I am pleased to see that President Obama has announced a National Strategy for Global Supply Chain Security, which is a well-written document that I will share with my students in my Humanitarian Logistics and Healthcare course since our next topics will be the differences between commercial supply chains and humanitarian ones, followed by risk management and vulnerability.
According to a recent article in Transport Topics, "DHS, State Dept. Directed to Devise Plans to Guard Against Supply-Chain Disruptions," which appeared in the January 30, 2012 edition (I have the hardcopy version), both the Department of Homeland Security and the State Department have been directed to guard against supply chain disruptions. According to the article, Janet Napolitano, Secretary of Homeland Security stated at a briefing at the World Economic Forum in Davos, Switzerland, recently, that: We must continue to strengthen global supply chains to ensure that they operate effectively in time of crisis, recover quickly from disruptions and facilitate international trade and travel.
Indeed, resilient supply chains are essential to our global economy.
Capturing the associated risk in global supply chains is critical to this effort and our most recent work contains a quantitative framework based on generalized networks, physics principles, risk management, and optimization to capture the complexity of a challenging global supply chain --- the medical nuclear one.
Our paper, "Securing the Sustainability of Global Medical Nuclear Supply Chains Through Economic Cost Recovery, Risk Management, and Optimization," Anna Nagurney, Ladimer S. Nagurney, and Dong Li, can be downloaded from the Virtual Center for Supernetworks website. In it, we model the time-decay of radioisotopes used in medical diagnostic procedures, and also the risk associated with such highly perishable and hazardous, critical products.
This is the second study that we have produced on medical nuclear supply chains.

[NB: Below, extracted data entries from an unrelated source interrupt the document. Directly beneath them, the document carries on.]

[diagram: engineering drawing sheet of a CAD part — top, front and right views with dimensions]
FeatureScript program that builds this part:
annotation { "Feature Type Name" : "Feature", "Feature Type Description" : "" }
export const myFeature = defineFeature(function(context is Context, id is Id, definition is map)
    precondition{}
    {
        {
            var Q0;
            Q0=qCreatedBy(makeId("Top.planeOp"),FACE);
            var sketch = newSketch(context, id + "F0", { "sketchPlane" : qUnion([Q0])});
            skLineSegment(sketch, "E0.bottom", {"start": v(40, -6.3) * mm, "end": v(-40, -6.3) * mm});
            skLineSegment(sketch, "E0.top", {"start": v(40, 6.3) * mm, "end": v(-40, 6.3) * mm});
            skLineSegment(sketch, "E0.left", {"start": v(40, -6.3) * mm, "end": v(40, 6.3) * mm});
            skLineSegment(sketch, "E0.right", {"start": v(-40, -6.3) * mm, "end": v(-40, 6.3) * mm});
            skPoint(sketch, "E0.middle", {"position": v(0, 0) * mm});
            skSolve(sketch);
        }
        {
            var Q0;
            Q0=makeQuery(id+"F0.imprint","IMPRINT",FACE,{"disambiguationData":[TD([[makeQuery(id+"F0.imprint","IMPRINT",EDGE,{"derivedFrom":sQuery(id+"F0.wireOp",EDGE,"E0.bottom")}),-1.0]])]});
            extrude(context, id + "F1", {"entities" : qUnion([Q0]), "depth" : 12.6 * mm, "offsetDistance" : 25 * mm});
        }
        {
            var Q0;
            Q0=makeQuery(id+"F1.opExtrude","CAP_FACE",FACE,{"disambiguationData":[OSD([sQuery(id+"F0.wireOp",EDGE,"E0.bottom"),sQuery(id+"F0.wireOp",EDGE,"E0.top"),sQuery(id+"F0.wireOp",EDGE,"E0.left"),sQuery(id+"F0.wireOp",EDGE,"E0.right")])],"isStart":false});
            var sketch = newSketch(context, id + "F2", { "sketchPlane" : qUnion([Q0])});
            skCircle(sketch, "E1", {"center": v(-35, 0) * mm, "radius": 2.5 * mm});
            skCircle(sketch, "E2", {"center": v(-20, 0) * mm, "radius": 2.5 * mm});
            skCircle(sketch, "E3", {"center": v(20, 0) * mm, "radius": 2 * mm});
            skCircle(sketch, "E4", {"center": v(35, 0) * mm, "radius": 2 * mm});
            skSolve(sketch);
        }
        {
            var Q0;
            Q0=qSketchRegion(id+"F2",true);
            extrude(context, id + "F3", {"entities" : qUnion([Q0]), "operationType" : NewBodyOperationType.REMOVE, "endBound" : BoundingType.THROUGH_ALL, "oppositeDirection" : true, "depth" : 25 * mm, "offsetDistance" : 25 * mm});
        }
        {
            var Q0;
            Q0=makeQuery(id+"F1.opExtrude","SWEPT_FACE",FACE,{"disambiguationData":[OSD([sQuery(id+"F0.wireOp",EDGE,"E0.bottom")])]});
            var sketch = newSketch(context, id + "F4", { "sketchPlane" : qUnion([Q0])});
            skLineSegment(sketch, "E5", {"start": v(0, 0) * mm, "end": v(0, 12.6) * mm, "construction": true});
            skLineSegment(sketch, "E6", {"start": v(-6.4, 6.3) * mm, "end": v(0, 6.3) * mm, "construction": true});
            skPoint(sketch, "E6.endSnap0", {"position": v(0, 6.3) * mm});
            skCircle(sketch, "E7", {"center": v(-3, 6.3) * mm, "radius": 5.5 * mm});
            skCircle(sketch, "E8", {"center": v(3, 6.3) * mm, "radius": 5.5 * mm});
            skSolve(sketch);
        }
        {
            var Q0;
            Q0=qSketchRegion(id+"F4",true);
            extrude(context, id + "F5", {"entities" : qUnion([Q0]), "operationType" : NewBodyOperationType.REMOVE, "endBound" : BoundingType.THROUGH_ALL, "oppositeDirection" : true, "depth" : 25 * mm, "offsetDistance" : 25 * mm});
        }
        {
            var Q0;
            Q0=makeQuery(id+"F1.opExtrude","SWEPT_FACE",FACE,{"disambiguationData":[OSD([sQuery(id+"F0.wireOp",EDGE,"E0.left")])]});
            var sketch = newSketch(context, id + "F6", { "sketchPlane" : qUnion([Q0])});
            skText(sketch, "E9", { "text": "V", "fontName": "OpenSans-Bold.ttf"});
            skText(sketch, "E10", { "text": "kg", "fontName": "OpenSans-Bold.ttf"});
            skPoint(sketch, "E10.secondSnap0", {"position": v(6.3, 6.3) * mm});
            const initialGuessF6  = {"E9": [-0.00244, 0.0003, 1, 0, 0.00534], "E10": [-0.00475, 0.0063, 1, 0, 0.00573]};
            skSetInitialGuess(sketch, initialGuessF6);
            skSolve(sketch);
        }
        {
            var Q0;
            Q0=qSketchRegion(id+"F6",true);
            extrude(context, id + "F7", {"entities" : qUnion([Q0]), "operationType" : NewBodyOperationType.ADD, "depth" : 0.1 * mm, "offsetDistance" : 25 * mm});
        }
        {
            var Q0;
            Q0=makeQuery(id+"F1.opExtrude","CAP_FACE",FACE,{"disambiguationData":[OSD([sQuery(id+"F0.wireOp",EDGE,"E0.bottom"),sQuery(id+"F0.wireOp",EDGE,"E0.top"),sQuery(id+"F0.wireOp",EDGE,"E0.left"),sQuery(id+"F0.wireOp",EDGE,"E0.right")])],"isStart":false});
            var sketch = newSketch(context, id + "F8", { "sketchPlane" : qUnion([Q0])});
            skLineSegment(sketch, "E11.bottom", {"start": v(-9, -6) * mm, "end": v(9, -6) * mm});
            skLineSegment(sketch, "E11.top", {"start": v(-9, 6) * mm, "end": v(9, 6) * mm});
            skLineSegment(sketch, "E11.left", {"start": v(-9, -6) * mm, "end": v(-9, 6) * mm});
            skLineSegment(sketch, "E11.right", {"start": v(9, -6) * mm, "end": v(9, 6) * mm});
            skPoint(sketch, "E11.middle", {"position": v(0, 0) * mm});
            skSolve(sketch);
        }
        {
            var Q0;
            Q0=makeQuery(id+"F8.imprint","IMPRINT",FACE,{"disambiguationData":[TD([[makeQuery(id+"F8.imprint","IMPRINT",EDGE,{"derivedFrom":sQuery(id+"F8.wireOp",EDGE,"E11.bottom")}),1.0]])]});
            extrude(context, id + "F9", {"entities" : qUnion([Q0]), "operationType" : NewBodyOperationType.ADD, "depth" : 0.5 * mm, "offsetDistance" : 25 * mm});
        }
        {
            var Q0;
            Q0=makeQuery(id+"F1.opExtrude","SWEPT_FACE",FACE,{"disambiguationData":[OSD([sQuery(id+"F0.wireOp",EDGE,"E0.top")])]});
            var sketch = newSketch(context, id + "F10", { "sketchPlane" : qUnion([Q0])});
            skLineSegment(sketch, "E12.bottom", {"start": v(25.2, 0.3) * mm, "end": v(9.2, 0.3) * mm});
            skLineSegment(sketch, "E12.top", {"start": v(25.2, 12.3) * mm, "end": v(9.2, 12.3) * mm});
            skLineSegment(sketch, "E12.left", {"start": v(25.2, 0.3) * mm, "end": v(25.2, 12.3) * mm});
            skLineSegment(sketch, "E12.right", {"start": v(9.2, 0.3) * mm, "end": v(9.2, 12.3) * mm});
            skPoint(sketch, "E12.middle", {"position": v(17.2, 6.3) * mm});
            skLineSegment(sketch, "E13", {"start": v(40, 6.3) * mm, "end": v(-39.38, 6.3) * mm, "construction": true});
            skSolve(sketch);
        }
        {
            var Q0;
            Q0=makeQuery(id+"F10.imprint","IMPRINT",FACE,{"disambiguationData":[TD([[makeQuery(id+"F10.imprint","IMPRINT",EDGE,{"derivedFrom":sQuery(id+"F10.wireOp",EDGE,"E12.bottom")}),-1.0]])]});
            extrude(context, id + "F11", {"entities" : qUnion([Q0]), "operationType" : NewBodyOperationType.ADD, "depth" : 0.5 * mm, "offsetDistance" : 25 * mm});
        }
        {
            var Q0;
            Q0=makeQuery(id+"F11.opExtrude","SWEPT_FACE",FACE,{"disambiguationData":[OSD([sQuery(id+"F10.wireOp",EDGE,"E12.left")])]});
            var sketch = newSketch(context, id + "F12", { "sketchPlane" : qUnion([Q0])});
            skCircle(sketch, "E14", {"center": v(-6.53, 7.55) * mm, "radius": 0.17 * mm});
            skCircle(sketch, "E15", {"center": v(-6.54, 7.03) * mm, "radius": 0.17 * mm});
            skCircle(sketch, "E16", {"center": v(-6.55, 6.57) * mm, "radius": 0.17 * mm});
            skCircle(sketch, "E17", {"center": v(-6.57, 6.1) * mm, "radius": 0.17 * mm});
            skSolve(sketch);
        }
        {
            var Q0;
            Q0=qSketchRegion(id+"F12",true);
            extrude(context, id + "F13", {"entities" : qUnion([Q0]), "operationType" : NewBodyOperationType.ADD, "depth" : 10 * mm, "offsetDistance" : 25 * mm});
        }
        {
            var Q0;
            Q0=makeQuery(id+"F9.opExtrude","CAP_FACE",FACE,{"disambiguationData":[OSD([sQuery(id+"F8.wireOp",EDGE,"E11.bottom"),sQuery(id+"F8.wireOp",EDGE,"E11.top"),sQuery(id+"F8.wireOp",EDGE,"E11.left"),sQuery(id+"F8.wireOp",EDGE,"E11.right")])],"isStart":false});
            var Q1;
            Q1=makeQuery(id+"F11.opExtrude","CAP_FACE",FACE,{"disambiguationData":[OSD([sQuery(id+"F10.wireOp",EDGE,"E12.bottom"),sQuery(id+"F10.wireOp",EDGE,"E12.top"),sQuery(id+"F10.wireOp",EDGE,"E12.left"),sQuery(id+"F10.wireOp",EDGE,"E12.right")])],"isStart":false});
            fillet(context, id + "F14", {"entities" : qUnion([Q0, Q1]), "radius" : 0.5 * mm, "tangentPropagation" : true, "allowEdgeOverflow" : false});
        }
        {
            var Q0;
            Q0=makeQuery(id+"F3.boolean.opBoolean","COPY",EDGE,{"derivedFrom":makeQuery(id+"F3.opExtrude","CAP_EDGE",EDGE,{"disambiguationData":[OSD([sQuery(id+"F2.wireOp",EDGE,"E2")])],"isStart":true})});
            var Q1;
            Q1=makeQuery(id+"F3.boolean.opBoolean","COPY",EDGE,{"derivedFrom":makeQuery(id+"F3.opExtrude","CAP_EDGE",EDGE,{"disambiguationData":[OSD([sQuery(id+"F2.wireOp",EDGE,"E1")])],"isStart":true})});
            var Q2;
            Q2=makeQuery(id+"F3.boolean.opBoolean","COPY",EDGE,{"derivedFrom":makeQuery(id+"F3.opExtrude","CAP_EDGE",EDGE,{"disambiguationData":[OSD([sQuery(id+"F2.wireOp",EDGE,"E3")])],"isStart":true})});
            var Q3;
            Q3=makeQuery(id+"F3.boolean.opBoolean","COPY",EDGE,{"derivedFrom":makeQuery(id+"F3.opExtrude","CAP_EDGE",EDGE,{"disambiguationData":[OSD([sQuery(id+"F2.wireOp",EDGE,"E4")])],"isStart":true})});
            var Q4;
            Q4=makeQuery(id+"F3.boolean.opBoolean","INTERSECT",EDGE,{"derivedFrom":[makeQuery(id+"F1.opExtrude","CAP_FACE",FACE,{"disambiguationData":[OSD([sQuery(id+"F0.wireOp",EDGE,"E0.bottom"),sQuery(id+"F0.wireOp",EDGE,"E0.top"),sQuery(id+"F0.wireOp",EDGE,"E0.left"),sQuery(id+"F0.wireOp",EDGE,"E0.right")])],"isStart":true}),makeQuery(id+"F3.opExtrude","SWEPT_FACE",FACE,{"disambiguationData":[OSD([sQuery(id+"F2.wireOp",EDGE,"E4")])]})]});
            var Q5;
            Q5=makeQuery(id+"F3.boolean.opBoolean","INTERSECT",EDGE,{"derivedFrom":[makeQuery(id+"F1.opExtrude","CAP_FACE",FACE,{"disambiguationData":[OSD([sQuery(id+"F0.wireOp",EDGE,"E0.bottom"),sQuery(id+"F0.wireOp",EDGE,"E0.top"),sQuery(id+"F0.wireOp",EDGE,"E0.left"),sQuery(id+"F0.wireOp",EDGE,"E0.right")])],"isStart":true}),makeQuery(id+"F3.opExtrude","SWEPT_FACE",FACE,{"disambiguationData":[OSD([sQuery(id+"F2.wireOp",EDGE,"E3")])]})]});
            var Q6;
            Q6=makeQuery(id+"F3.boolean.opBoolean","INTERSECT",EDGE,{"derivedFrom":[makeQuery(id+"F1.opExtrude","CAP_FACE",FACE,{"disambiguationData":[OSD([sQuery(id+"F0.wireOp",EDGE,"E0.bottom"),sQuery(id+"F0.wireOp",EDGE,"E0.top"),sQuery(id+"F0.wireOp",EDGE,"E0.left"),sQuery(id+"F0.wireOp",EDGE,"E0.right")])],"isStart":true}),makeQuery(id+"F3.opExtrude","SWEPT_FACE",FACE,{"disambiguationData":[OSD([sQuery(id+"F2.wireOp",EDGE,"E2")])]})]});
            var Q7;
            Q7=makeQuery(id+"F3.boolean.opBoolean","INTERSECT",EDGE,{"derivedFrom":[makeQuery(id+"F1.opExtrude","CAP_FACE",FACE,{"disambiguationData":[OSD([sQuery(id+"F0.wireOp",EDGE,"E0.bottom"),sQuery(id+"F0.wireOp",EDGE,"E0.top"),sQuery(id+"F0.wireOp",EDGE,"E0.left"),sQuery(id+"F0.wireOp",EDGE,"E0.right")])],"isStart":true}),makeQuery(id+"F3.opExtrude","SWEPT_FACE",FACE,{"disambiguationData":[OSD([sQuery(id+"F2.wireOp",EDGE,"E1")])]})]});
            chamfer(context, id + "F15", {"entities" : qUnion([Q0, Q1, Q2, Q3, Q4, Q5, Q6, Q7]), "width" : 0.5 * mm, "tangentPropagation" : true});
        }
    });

Our first,"Medical Nuclear Supply Chain Design: A Tractable Network Model and Computational Approach," Anna Nagurney and Ladimer S. Nagurney, focused on the design of such supply chain networks, whereas our most recent one focuses on optimizing the operations and also considers the transition from highly enriched uranium targets to low enriched ones.
We co-authored an Op-Ed on this medical nuclear supply chain topic, Viewpoint: Passage of American Medical Isotope Production Act of 2011 will help ensure U.S. nuclear medicine supply chain, that appeared in the Sunday Republican - July 10, 2011.